Building your first Machine Learning Classifier in Python

Artificial Intelligence and Machine Lear... (27 Blogs) Become a Certified Professional

Machine Learning is the buzzword right now. Some incredible stuff is being done with the help of machine learning. From being our personal assistant, to deciding our travel routes, helping us shop, aiding us in running our businesses, to taking care of our health and wellness, machine learning is integrated to our daily existence at such fundamental levels, that most of the time we don’t even realize that we are relying on it. In this article, we will follow a beginner’s approach to implement standard a machine learning classifier in Python.

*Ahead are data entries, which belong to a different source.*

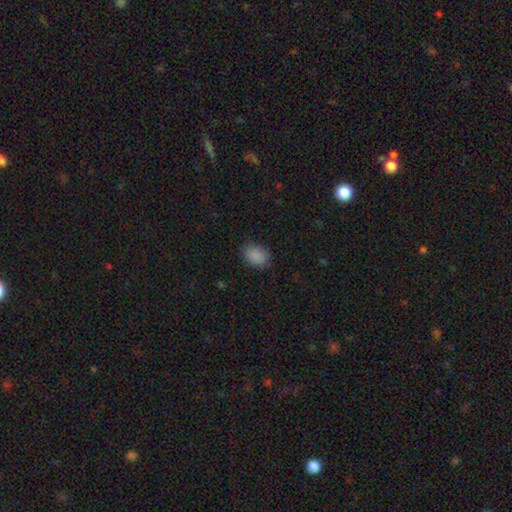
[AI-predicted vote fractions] The model was most divided on "how rounded": in between: 70%, round: 29%, cigar-shaped: 1%. More confident: smooth or featured — smooth (88%); merging — none (84%).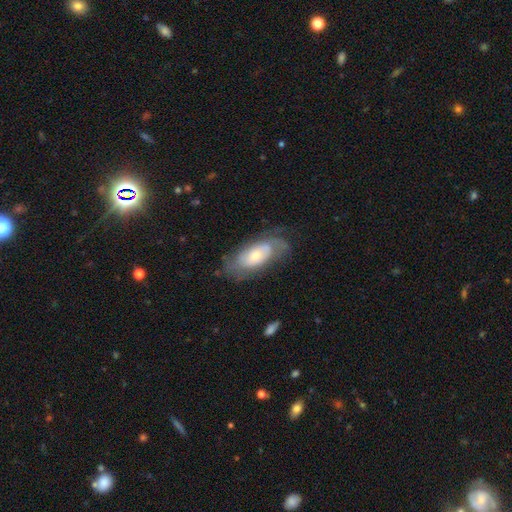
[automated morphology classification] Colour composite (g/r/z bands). It shows a featured or disk galaxy (55%). Merging: none (59%).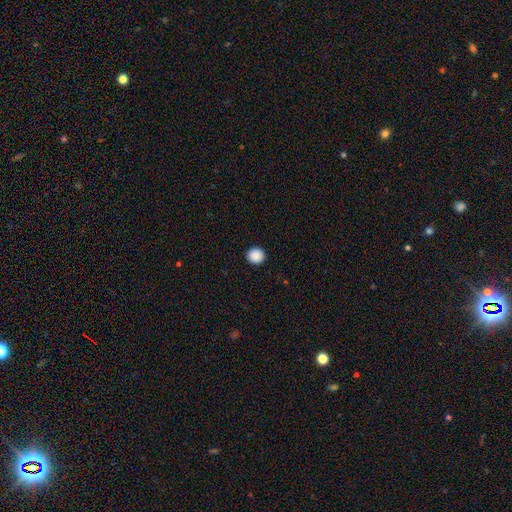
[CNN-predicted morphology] This is clearly a smooth galaxy (89%). How rounded: clearly round (94%). Merging: clearly none (94%).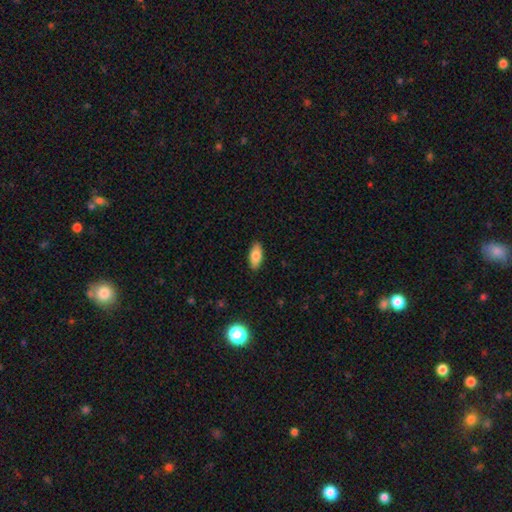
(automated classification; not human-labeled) smooth-or-featured: smooth: 81% | featured or disk: 12% | star or artifact: 7%
  how-rounded: in between: 86% | cigar-shaped: 11% | round: 3%
  merging: none: 88% | minor disturbance: 9% | major disturbance: 2% | merger: 1%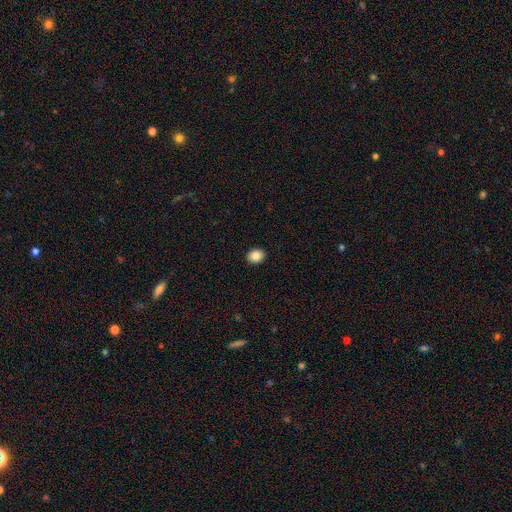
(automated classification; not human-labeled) smooth_or_featured: smooth (p=0.87) [alt: star or artifact p=0.09]
how_rounded: round (p=0.58) [alt: in between p=0.41]
merging: none (p=0.92) [alt: minor disturbance p=0.05]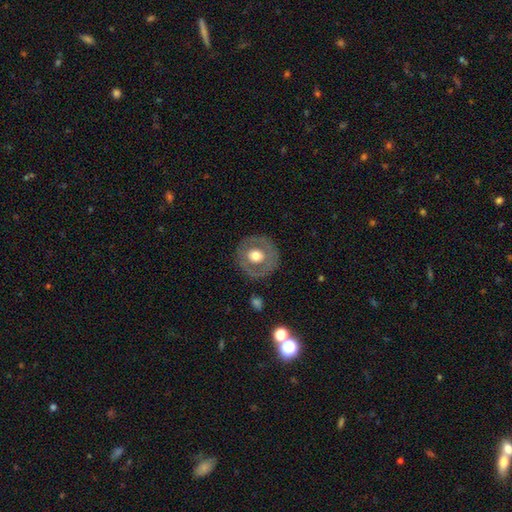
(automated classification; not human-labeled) featured or disk 47%, smooth 46%, star or artifact 6%. Down the decision tree: merging — none (84%).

Overview of Machine Learning

Machine Learning is a concept which allows the machine to learn from examples and experience, and that too without being explicitly programmed. So instead of you writing the code, what you do is you feed data to the generic algorithm, and the algorithm/ machine builds the logic based on the given data.

Introduction to Machine Learning provides the foundational understanding of how this process works, enabling learners to grasp how machines derive logic from data without manual programming.

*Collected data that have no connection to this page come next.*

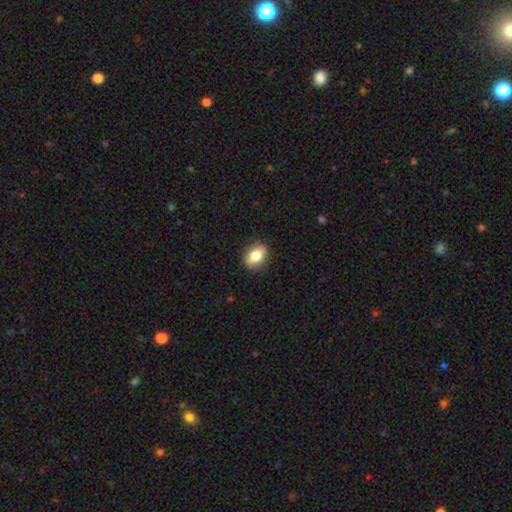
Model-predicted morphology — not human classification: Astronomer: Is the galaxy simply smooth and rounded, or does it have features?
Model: smooth — 79%.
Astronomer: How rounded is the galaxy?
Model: in between — 70%.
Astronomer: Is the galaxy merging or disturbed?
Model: none — 86%.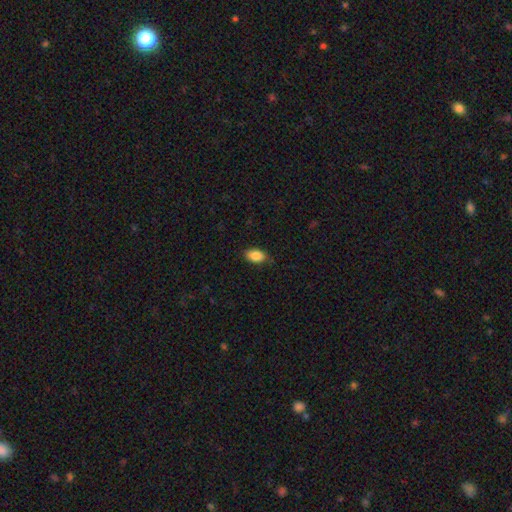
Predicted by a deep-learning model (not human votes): Smooth or featured?
  - smooth: 87% *
  - star or artifact: 8%
  - featured or disk: 6%
How rounded?
  - in between: 91% *
  - round: 7%
  - cigar-shaped: 2%
Merging?
  - none: 83% *
  - minor disturbance: 13%
  - major disturbance: 2%
  - merger: 1%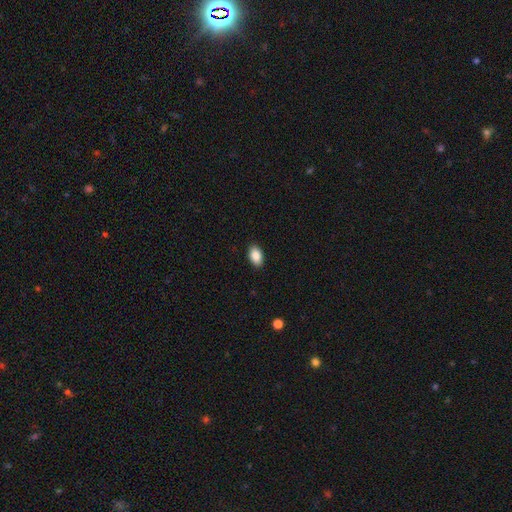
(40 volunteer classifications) smooth_or_featured: smooth (p=0.95) [alt: featured or disk p=0.03]
how_rounded: in between (p=0.89) [alt: round p=0.08]
merging: none (p=0.97) [alt: major disturbance p=0.03]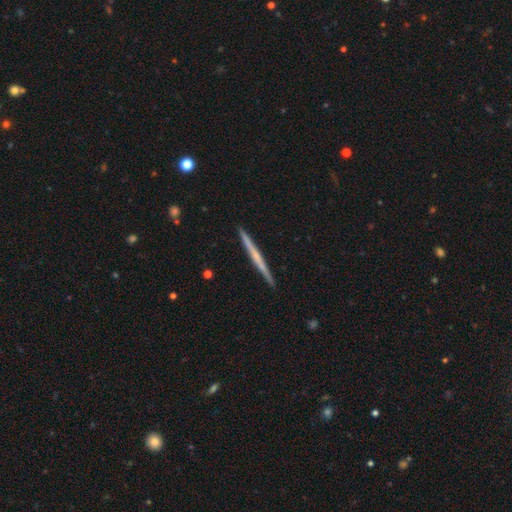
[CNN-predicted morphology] Smooth or featured: featured or disk — 60% (smooth — 35%)
Edge-on disk: yes — 98% (no — 2%)
Edge-on bulge: none — 74% (rounded — 20%)
Merging: none — 93% (minor disturbance — 5%)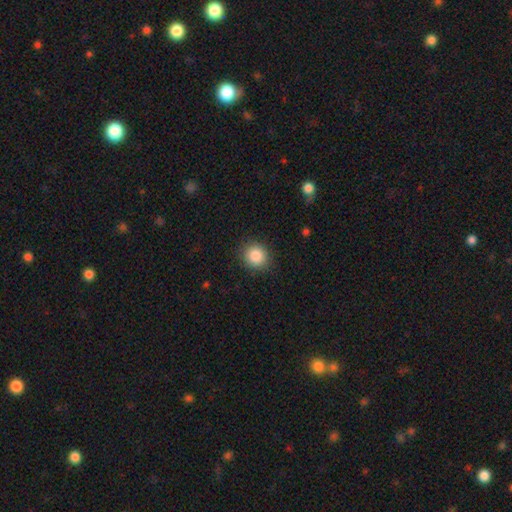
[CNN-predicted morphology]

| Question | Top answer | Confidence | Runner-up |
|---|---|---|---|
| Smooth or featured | smooth | 87% | star or artifact (9%) |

Machine Learning involves the ability of machines to take decisions, assess the results of their actions, and improve their behavior to get better results successively.

The learning process takes place in three major ways

Supervised Learning
Unsupervised Learning
Reinforcement Learning

A Template for Machine Learning Classifiers

Machine learning tools are provided quite conveniently in a Python library named as scikit-learn, which are very simple to access and apply.

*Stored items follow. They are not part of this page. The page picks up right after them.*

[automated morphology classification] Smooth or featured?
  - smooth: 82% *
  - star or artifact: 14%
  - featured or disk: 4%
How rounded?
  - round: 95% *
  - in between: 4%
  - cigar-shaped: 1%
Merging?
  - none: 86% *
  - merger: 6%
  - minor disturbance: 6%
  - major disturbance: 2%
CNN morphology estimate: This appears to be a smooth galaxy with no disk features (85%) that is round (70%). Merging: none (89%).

Install scikit-learn through the command prompt using:


pip install -U scikit-learn

If you are an anaconda user, on the anaconda prompt you can use:


conda install scikit-learn

The installation requires prior installation of NumPy and SciPy packages on your system.

Machine Learning Full Course – Learn Machine Learning 10 Hours | Machine Learning Tutorial | Edureka

This Edureka Machine Learning Full Course video will help you understand and learn Machine Learning Algorithms in detail. This Machine Learning Tutorial is ideal for both beginners as well as professionals who want to master Machine Learning Algorithms.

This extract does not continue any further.